> _TEXT FOR ANALYSIS_
Web Scraping for Price Monitoring: Build an E-Commerce Price Tracker (2026)
Price monitoring is one of the highest-ROI applications of web scraping. Retailers, brands, and e-commerce teams use it to:
- Track competitor pricing in real time
- Automatically match or undercut competitor prices
- Identify price drops for affiliate marketing alerts
- Monitor MAP (Minimum Advertised Price) compliance
This guide builds a complete price tracker: scraping with Apify, storage in a database, and alerting via Make.com.
Architecture Overview
[Apify Actor: Scrape product prices]
↓ (runs on schedule)
[Apify Dataset: Store raw data]
↓ (API webhook on completion)
[Make.com: Receive webhook, process data]
↓
[PostgreSQL/Airtable: Store time-series prices]
↓ (check price change > threshold)

> _WORK TASK 1_
In the price monitoring guide, what does MAP stand for?
> _WORK TASK 2_
Write out the part of the price monitoring guide starting with "Web Scraping for" and going on through "(runs on schedule)", with no changes.

> _MATERIAL PROVIDED_
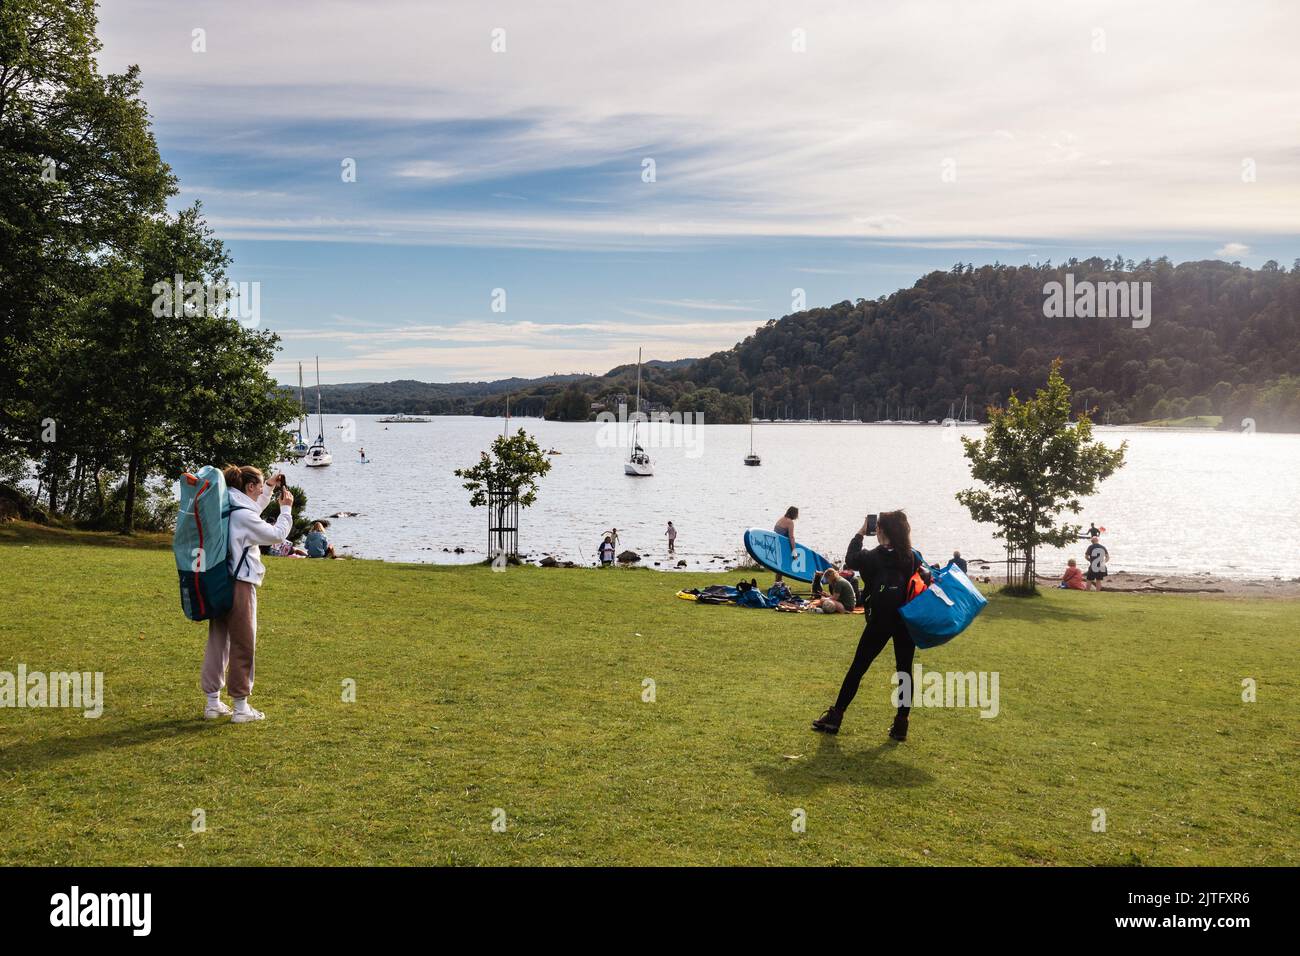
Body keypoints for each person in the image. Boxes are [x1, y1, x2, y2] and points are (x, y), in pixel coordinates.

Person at [812, 510, 927, 742]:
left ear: (880, 530)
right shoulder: (912, 556)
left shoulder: (872, 557)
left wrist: (861, 531)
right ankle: (901, 725)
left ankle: (835, 717)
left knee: (858, 667)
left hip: (879, 621)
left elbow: (850, 559)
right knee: (904, 671)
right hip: (905, 620)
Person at [201, 465, 293, 723]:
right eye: (260, 485)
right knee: (243, 642)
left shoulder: (225, 506)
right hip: (240, 584)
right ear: (249, 487)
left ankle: (212, 703)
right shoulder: (243, 515)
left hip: (218, 581)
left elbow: (251, 510)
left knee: (218, 641)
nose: (260, 490)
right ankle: (241, 707)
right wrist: (285, 509)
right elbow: (275, 536)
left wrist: (270, 487)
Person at [773, 506, 798, 583]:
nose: (797, 516)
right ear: (793, 514)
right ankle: (778, 584)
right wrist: (794, 552)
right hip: (781, 546)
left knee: (779, 567)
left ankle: (778, 583)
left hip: (776, 544)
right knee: (781, 567)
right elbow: (791, 537)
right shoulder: (790, 522)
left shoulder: (781, 519)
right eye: (797, 514)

> _WRITTEN ANSWER 1_
Minimum Advertised Price

> _WRITTEN ANSWER 2_
Web Scraping for Price Monitoring: Build an E-Commerce Price Tracker (2026)
Price monitoring is one of the highest-ROI applications of web scraping. Retailers, brands, and e-commerce teams use it to:
- Track competitor pricing in real time
- Automatically match or undercut competitor prices
- Identify price drops for affiliate marketing alerts
- Monitor MAP (Minimum Advertised Price) compliance
This guide builds a complete price tracker: scraping with Apify, storage in a database, and alerting via Make.com.
Architecture Overview
[Apify Actor: Scrape product prices]
↓ (runs on schedule)